The authors find this notion problematic.
First, the idea of the universal child is not a realistic one - a critique presented by the proponents of the new sociology of childhood already back in the 1990s (James, Jenks & Prout, 1998).
This argument is supported by empirical research on young children’s technology-related knowledge, competence, and preferences, which are notably varied (see e.g., Mertala, 2019c).
That said, there is emerging evidence that in-service and preservice teachers’ technology related pedagogical decisions are often based on the “universal child” rather than the needs and competence of the actual child-subjects of the center (Mertala, 2020).

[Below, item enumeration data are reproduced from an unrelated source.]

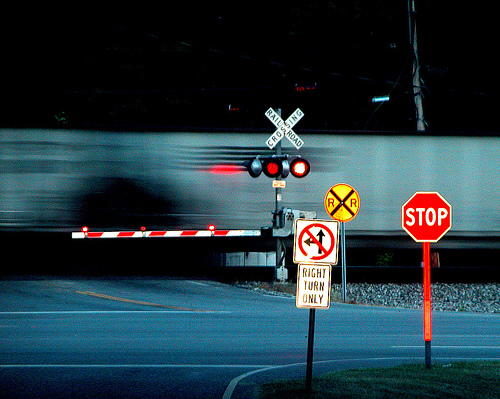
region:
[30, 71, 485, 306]
a move train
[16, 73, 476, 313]
a moving train on a track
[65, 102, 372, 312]
a railroad crossing gaurd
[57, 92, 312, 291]
a railroad crossing light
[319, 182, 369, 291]
a yellow railroad sign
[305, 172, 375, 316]
a sign on a pole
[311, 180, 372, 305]
a yellow sign on a pole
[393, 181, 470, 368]
a red stop sign on a pole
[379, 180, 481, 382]
a stop sign on a pole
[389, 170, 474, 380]
stop sign on a metal pole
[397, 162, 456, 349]
Red and white stop sign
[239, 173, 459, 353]
Traffic signs near edge of road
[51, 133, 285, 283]
Train running the railroad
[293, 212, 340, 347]
White, black and red traffic sign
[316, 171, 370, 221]
Yellow and black traffic sign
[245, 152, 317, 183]
Red traffic lights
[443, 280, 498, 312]
Gray rocks beside railroad tracks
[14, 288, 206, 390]
Paved road with white and yellow lines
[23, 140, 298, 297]
Railroad being used for train crossing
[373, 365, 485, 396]
Grassy area on the side of the road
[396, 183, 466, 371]
A red stop sign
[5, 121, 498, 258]
A train in the background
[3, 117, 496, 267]
Train is blurred due to movement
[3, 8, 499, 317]
Photo was taken at night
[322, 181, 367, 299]
Yellow railroad sign in the background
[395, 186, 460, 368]
Stop sign is on a red pole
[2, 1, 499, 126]
The sky is black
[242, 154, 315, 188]
Railroad crossing light is on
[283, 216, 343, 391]
White signs in the foreground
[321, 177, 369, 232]
Yellow sign is circular shaped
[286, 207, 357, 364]
right turn only street sign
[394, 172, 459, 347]
red and white metal stop sign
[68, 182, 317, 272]
red and white train guard rail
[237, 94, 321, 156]
black and white railroad crossing sign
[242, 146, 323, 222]
red train warning lights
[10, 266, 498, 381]
grey paved street in front of a train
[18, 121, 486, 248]
moving white train cars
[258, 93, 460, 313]
metal street signs in front of a train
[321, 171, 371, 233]
black and yellow railroad crossing sign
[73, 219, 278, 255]
red lights on a red and white guard rail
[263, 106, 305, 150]
A white rail road crossing sign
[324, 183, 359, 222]
a yellow rail road crossing sign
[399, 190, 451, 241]
a red stop sign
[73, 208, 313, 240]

The absence of the “needy child”
Last, unlike in previous research (Mertala, 2019a) study, none of the participants expressed beliefs that some children would be deprived of possibilities to learn how to use technologies even though the representation of the “needy child” was identified from Chinese policy documents guiding the digitalization processes of institutional education (State Coucil, 2001; Ministry of Education, 2012).
One explanation for this difference is the time gap between the data collection (2014/2018) as the number of digital technologies in households with young children has increased rapidly during the 2010s globally (Niu et al., 2018; OECD, 2018).
Thus, it is possible that the preservice teachers participating in this study simply thought that all children have access to digital technologies at home ea belief that is supported by recent reports of technology provision in urban China (Niu et al., 2018).
Another explanation is that the provision of digital technologies in early childhood education settings has increased as well (Blackwell et al., 2015) so that the participants may have believed that the provision of digital technologies in kindergartens is sufficient to teach children the fundamental skills and dispositions.
Initial teacher education programs are focused on teaching preservice teachers about how to use different kinds of devices and applications (Han & Wang, 2010; Salomaa et al., 2017).
The findings of the present study contest the appropriateness of such courses.
To correct preservice teachers’ misassumption about children’s technology use, it is useful to introduce preservice teachers to the state of the art scientific knowledge on young children’s use of and meaning-making around digital technologies.
To make connections of children’s learning across contexts (Arnott & Yelland, 2020), introducing preservice teachers to the latest research where children’s voices are in the center would be especially valuable
It would be valuable to engage preservice teachers into critical self-reflection on why they believe what they believe, which helps them to become aware of how beliefs are constructed. Additionally, initial teacher training programs need to focus more on addressing preservice teachers’ misassumptions about technology use at home and negative perceptions of parents by providing authentic opportunities for them to gain knowledge about home technology use and to communicate and collaborate with families.
Particularly, teaching practicums and participation in teacher-parent conferences would provide valuable opportunities for shifting preservice teachers’ dispositions towards a fruitful educational partnership built on mutual understanding.